Henry D. Fetter is the author of Taking on the Yankees: Winning and Losing in the Business of Baseball (WW Norton). He has written about the business and politics of sports, the American left, Jewish and Israeli history, and legal affairs for publications including the New York Times, Wall Street Journal, the Times Literary Supplement, the Journal of Sport History, Israel Affairs, The Public Interest, American Communist History, The National Pastime, and the Encyclopedia of American Jewish History, and his work has appeared in several baseball history anthologies.

His article "Revising the Revisionists: Walter O' Malley, Robert Moses and the End of the Brooklyn Dodgers" was awarded the Kerr History Prize for the best article published in 2008 in the journal New York History; an earlier version of that article was presented at the Columbia University symposium "Robert Moses: New Perspectives on the Master Builder" (March 2007) and received a McFarland-SABR Baseball Research Award.
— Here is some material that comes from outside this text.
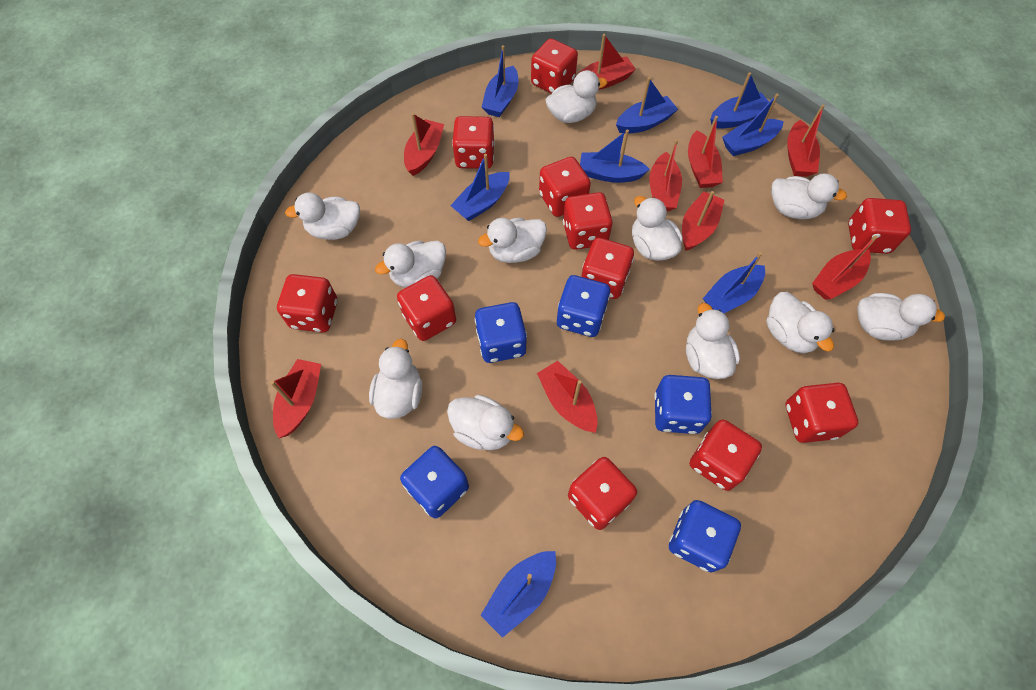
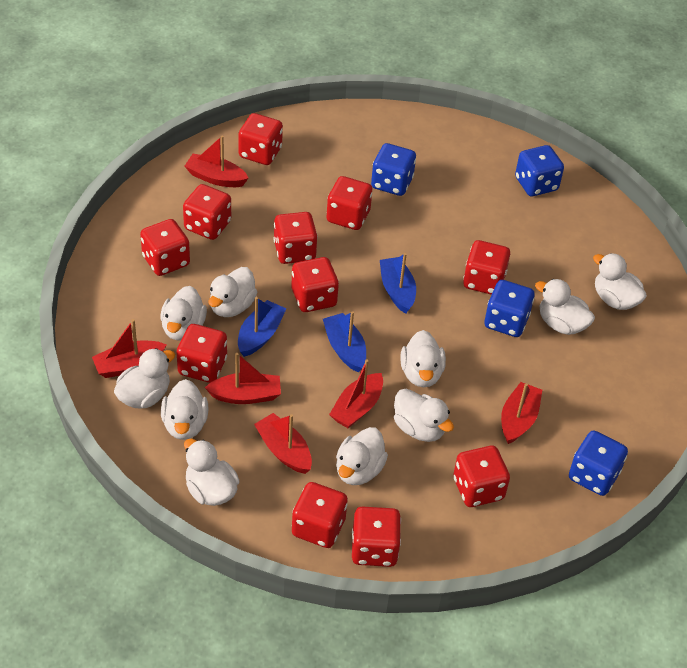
blue boat: 8 -> 3
blue dice: 5 -> 4
red boat: 9 -> 6
white duck: 11 -> 10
He is the recipient of research grants from the Society for American Baseball Research and the Harry S. Truman Library Institute.

Fetter is a graduate of Harvard Law School and also holds degrees in history from Harvard College and the University of California, Berkeley. A native New Yorker, he attended his first major league baseball game at Brooklyn's Ebbets Field on Memorial Day 1955 and some years later followed the Dodgers to Los Angeles where he has practiced business and entertainment litigation for the past 30 years.